### PARTS OF THE EXERCISE
1. In the GB18030 email, swap "valid" for "legitimate" and give the text again from "But it's a multi-byte, variable-length" to "encoding of Unicode).".
2. In the GB18030 email, how many bytes can one GB18030 codepoint use?

Hi Elliot,
Yes - GB18030 is a mapping to EVERY codepoint in Unicode (not just
the assigned ones, but all 1.1 million possible Unicode codepoints).
But it's a multi-byte, variable-length (one to four bytes) set of
codepoints in GB18030.
As Markus Scherer says it is best thought of as a Chinese-market
UTF (Unicode Transformation Format), like UTF-8, UTF-16, and UTF-32.
I agree with you therefore, that PWG CR should view GB18030 as a
valid 'charset' (which can be tagged) but NOT as a unique
'repertoire' (because it's a different encoding of Unicode).
Cheers,
- Ira McDonald
High North Inc
-----Original Message-----
From: ElliottBradshaw@oaktech.com [mailto:ElliottBradshaw@oaktech.com]
Sent: Monday, March 03, 2003 11:32 AM
To: McDonald, Ira
Cc: 'cr@pwg.org'; owner-cr@pwg.org
Subject: Re: CR> FW: GB 18030 Information Required
Interesting.
If I read this correctly, then 18030 is a mapping to ALL of Unicode. This
would make it an encoding, but not a subset.
If that's right, then we would treat it as a kind of charset, but not as a
repertoire.
Your thoughts?
E.
------------------------------------------
Elliott Bradshaw
Director, Software Engineering
Oak Technology Imaging Group
781 638-7534
"McDonald, Ira"
<imcdonald@shar To: "'cr@pwg.org'"
<cr@pwg.org>
plabs.com> cc:
Sent by: Subject: CR> FW: GB 18030
Information Required
owner-cr@pwg.or
g
03/03/2003
11:42 AM
Hi folks,
Elliot - the first two white papers (links below) look highly
useful. Markus Scherer is a Unicode and charsets heavy at IBM.

### PROVIDED DATA

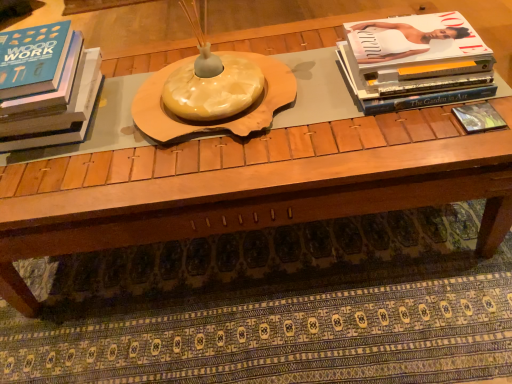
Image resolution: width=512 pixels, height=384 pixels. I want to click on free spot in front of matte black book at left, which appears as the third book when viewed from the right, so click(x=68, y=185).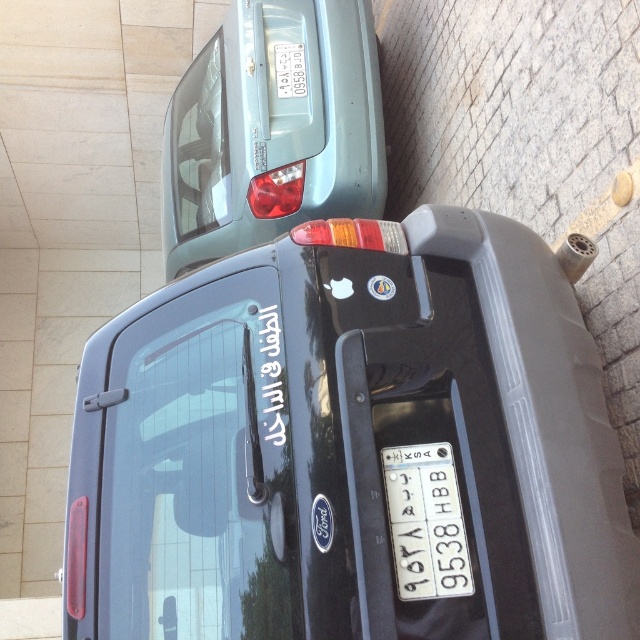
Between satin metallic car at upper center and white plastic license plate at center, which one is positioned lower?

### ANSWERS TO THE EXERCISE
1.
But it's a multi-byte, variable-length (one to four bytes) set of
codepoints in GB18030.
As Markus Scherer says it is best thought of as a Chinese-market
UTF (Unicode Transformation Format), like UTF-8, UTF-16, and UTF-32.
I agree with you therefore, that PWG CR should view GB18030 as a
legitimate 'charset' (which can be tagged) but NOT as a unique
'repertoire' (because it's a different encoding of Unicode).

2. One to four bytes.